City councillor Paul Hitt pulled out the draft budget allocation of $503,000 for the third car for debate and urged the council not to endorse the allocation.
He passed around newspaper clippings to fellow councillors reporting Federal Government cuts to seniors concessions and said he was concerned about the financial repercussions to ratepayers.

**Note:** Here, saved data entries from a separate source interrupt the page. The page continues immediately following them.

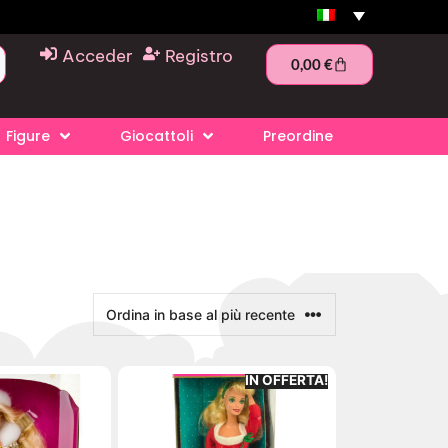
Acceder
Registro
0,00
€
Figure
Giocattoli
Preordine
IN OFFERTA!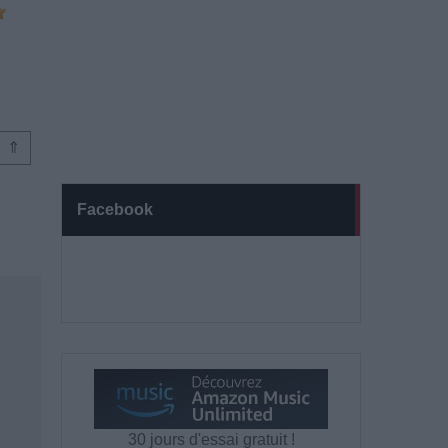
⇑
Facebook
30 jours d'essai gratuit !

He asked why ratepayers should pay for the security of federal land and commercial businesses.
The proposed third car would patrol residential areas by day and the airport and industrial area at night.
Cr Lauren Cayoun said Belmont was already a great place to do business.
Cr Robert Rossi said more than 50 per cent of rates came from commercial rates and the airport: ‘Why ignore your greatest rates base?’.
Cr Patrick Gardner said the demand was in the residential area and asked how many businesses had private patrols.
Cr Janet Powell said 50 per cent of rates equalled $18.5 million, with $7.4 million from the airport alone, and a few years ago the airport felt it was not getting enough services.
‘We have to keep in mind we are looking after all the people in the City of Belmont,’ she said.
Mayor Phil Marks said the council had a better idea of security than private services because its cars attended on average in 10 minutes, not a couple of hours.
Cr Hitt’s motion not to endorse the $503,000 allocation was defeated 4-5.